Saturday Read: Seven Days Before Pentecost - The Waiting Intensifies
Seven days from now (May 24, 2026), the Holy Spirit will fall on the disciples at Pentecost. But today they don't know that. They're in the upper room, still waiting, still praying, still trusting Jesus's promise that "in a few days you will be baptized with the Holy Spirit" (Acts 1:5). It's been six days since Jesus ascended. How many more days? They don't know. They just keep waiting.
This is the nature of God's promises - he gives assurance without timelines, certainty without specifics. "In a few days" could mean anything. Three days? Seven days? Ten days? The disciples had to keep trusting even as days passed without fulfillment. Each morning they woke up wondering, "Is today the day?" Each evening they went to sleep still waiting. The promise was sure, but the timing remained unclear.
Waiting tests faith differently than crisis does. Crisis demands immediate trust - you're in danger now, you need God now, you cry out now. But waiting stretches trust over time. You prayed yesterday and nothing happened. You trusted today and still nothing. You'll wait tomorrow and who knows if anything will change. Sustained trust through extended waiting reveals the depth of your faith more than dramatic trust in momentary crisis.
The disciples filled their waiting time with prayer. Acts 1:14 says they "joined together constantly in prayer." Not occasionally, not when they felt like it, but constantly. Prayer was their primary activity while waiting for the Spirit. This seems counterintuitive - if you're waiting for the Spirit to come, why spend all your time praying? Isn't prayer something you do through the Spirit's help?
But prayer while waiting for the Spirit served crucial purposes. First, it maintained their dependence on God. Without constant prayer, they might have drifted into self-sufficiency, assuming they could launch the mission in their own strength. Prayer reminded them they needed God's power for what he'd commissioned them to do.

- **TASK REQUIREMENTS**
1. In the Pentecost reading, what does Acts 1:14 say the disciples did while they waited?
2. Resume the Pentecost reading after its final sentence.

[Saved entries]
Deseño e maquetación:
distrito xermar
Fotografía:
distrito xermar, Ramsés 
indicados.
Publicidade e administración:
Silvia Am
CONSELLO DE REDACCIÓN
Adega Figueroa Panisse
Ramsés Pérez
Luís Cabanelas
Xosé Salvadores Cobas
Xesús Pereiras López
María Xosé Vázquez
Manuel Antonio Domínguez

--

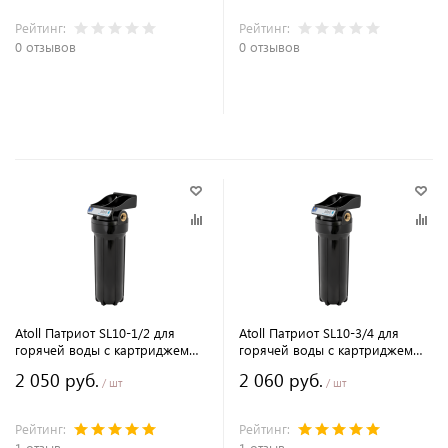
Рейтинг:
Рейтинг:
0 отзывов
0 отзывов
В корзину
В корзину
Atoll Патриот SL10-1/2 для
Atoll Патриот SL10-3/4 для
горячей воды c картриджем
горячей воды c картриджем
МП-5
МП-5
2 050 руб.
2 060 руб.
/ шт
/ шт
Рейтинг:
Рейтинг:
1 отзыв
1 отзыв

- **TASK-BY-TASK RESULTS**
1. They "joined together constantly in prayer."

2.
Second, prayer unified them. One hundred twenty people from different backgrounds, with different expectations, carrying different wounds - constant prayer together created unity that individual prayer couldn't accomplish. They learned to pray with people they didn't naturally agree with, to seek God alongside those who were different from them, to subordinate personal preferences to corporate seeking of God's will.
Third, prayer prepared their hearts. The Spirit wasn't coming to empower unchanged people but to fill prepared vessels. The waiting period wasn't wasted time - it was preparation time. As they prayed constantly, God was softening hearts, removing obstacles, creating readiness for what was coming. They couldn't manufacture the Spirit's coming through prayer, but prayer positioned them to receive what God promised.
Fourth, prayer expressed their expectation. They weren't just passing time while waiting. They were actively seeking what Jesus promised, believing it would come, positioning themselves to receive it. Prayer was their way of saying, "We're ready. We're here. We're waiting. Send what you promised." Prayerless waiting would suggest disbelief or indifference. Constant prayer demonstrated eager expectation.
The disciples also replaced Judas during this waiting period. Acts 1:15-26 describes how they nominated two candidates - Joseph called Barsabbas and Matthias - who'd been with them from Jesus's baptism through his ascension. Then they prayed and cast lots, and the lot fell to Matthias. They didn't just wait passively - they addressed unfinished business, restored what was broken, and prepared for what was coming.
This teaches an important principle: waiting for God doesn't mean doing nothing. It means doing what you know to do while trusting God for what only he can do. The disciples couldn't manufacture the Spirit's coming. But they could pray constantly, maintain unity, replace Judas, and position themselves to receive what God promised. Faithful waiting combines active obedience with patient trust.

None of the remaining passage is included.